Hi this is my starting out point for getting started with building generative AI resources natively in classical Latin. The website at https://www.latinalinguamachina.com/ I have a newsletter in Latin and we are building a chatgot clone for Latin learners and a social network.`
For now this repository is going to be a grab bag of tools for Large Language Models in classical Latin I will be building.
I hope to build or contribute towards a Large Language Model specifically made for Classical Latin. I expect to insert all of the available classical literature and vocabulary from open source sources.
= Project Goals =
- PDF chat bot service based on https://github.com/mayooear/gpt4-pdf-chatbot-langchain
- Latin wikipedia chatbot based on https://twitter.com/StephanSturges/status/1651567091051372549
- Dedicated web client
- Under consideration: Mightynetworks chatbot.
All software in this repository is released by Latina Lingua Machina LLC under the GPL 3.0 unless otherwise stated.
= Scripts Explaners =
data_preprocessing.py: A script to clean, tokenize, and preprocess your text data for optimal input into your language model.
dataset_splitter.py: A script to split your preprocessed data into training, validation, and testing sets.
vocabulary_builder.py: A script to create and save the vocabulary of unique tokens (words, subwords, or characters) from your dataset.
token_embedding.py: A script to create and manage token embeddings (e.g., using word2vec, GloVe, or FastText) for input into your language model.
model_architecture.py: A script to define the architecture of your large language model, such as the number of layers, hidden units, and attention mechanisms.

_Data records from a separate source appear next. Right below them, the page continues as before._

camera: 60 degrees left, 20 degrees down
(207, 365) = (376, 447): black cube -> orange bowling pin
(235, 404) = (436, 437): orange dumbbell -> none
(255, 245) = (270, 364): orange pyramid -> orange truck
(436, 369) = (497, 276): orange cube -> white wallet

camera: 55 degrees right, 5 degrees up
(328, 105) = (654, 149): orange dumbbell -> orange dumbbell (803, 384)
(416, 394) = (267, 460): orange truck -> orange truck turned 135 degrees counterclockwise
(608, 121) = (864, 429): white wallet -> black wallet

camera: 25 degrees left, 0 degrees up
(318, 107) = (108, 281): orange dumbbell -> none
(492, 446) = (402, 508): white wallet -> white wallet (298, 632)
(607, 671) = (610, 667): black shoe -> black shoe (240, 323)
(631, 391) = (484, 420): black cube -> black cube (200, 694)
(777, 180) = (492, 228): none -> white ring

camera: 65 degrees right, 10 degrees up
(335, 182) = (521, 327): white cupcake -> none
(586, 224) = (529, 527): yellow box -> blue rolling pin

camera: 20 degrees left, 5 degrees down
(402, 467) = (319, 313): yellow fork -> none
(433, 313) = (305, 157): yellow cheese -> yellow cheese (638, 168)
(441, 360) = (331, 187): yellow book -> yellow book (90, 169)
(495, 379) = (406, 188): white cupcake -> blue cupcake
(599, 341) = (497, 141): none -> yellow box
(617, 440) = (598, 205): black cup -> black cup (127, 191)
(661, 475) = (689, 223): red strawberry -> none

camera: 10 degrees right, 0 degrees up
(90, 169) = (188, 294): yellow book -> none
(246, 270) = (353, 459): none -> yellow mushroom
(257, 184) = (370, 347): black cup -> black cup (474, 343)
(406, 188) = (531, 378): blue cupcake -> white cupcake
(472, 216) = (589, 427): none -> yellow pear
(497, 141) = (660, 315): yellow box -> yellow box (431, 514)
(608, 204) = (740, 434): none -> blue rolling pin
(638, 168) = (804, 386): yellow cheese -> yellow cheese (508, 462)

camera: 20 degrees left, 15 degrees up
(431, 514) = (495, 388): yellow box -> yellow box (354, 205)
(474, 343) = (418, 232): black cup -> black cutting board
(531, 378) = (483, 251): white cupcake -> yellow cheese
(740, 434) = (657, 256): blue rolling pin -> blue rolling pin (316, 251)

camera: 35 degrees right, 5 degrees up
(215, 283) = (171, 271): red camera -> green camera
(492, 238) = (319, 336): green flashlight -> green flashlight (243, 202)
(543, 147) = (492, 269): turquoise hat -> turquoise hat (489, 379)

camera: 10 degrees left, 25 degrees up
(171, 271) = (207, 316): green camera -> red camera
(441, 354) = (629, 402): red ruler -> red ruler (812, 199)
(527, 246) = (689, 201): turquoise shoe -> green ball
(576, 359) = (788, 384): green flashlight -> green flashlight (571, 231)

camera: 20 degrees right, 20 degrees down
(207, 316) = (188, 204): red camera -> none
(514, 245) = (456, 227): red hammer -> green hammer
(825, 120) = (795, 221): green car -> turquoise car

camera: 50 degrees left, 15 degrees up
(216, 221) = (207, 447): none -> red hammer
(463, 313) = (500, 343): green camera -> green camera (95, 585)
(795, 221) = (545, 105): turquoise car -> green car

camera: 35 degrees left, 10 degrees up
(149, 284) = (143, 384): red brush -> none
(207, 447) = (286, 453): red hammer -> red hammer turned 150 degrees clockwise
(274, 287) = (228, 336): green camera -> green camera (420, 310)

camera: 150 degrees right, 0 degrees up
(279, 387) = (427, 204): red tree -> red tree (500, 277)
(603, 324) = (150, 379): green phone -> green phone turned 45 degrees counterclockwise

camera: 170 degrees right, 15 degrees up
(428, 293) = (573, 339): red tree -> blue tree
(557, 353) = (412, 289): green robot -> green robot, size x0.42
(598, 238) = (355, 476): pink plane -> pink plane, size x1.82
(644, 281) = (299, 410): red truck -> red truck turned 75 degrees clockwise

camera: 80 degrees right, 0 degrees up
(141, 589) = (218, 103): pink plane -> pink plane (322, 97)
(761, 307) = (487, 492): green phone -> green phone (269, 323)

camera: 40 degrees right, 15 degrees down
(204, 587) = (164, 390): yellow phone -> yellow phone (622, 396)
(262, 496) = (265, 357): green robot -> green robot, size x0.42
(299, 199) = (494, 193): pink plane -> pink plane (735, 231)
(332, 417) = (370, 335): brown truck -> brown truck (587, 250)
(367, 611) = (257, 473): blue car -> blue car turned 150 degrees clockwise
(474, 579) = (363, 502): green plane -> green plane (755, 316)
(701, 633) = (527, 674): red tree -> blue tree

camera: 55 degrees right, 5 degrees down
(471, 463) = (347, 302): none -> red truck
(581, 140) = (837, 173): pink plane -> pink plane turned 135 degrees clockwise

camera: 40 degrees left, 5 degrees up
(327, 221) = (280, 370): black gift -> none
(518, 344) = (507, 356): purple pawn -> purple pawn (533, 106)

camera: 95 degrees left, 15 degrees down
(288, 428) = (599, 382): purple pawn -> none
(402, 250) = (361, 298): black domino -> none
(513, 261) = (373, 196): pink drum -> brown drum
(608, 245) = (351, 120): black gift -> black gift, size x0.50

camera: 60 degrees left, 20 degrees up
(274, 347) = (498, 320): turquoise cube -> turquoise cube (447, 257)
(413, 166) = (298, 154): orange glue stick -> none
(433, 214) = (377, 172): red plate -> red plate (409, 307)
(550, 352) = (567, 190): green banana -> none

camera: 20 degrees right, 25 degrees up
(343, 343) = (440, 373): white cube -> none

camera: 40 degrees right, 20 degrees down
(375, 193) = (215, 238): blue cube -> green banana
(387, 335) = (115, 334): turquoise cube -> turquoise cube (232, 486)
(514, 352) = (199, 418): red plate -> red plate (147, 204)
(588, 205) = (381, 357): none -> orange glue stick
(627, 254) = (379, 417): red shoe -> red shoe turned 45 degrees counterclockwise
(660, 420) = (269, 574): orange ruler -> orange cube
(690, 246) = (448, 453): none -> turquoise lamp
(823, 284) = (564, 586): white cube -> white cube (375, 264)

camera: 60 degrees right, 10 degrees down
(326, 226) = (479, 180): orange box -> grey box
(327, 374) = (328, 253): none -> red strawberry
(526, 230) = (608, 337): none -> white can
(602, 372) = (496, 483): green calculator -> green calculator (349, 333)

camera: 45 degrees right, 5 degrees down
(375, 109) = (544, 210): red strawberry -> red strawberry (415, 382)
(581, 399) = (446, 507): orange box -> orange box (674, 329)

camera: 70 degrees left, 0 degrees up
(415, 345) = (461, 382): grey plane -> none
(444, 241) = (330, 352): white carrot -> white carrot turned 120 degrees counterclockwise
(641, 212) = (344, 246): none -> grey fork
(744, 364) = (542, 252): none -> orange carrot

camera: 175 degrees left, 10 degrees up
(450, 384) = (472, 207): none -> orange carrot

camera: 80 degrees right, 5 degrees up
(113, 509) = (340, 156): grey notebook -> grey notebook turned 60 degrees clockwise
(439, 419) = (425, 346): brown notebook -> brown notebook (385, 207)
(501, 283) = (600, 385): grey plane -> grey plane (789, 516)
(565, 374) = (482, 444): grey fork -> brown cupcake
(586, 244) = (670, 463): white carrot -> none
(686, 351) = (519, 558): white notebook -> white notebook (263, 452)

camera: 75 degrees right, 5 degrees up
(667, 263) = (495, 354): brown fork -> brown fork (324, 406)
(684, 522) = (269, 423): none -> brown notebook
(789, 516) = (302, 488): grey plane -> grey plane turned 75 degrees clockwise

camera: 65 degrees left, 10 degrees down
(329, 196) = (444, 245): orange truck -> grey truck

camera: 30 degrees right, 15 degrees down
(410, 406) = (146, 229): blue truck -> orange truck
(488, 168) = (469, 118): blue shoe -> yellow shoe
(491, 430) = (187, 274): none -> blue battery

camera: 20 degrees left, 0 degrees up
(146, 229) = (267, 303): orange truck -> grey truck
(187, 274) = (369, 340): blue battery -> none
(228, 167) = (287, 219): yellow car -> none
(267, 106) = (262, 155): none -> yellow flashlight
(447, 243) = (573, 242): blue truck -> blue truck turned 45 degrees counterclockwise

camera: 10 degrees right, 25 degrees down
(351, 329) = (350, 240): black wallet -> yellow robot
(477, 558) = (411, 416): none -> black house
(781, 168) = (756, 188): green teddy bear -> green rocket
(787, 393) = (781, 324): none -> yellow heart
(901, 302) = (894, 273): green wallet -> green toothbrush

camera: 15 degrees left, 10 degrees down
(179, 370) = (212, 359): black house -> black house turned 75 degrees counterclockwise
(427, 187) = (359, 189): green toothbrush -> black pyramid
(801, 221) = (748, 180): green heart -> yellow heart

training_script.py: A script to train your large language model using your preprocessed dataset, monitoring validation loss and applying techniques such as learning rate scheduling, gradient clipping, and early stopping.
evaluation_metrics.py: A script to compute evaluation metrics, such as perplexity and BLEU score, on your test dataset to assess the performance of your large language model.
model_checkpointing.py: A script to save and load model checkpoints during training to prevent data loss in case of crashes or to resume training at a later point.
text_generation.py: A script to generate text using your trained large language model, allowing you to experiment with different decoding strategies like greedy search, beam search, or top-k sampling.
fine_tuning.py: A script to fine-tune your large language model on domain-specific or task-specific datasets to improve its performance on specialized tasks or adapt it to new data distributions.
These scripts will help you to build and train Large Language Models.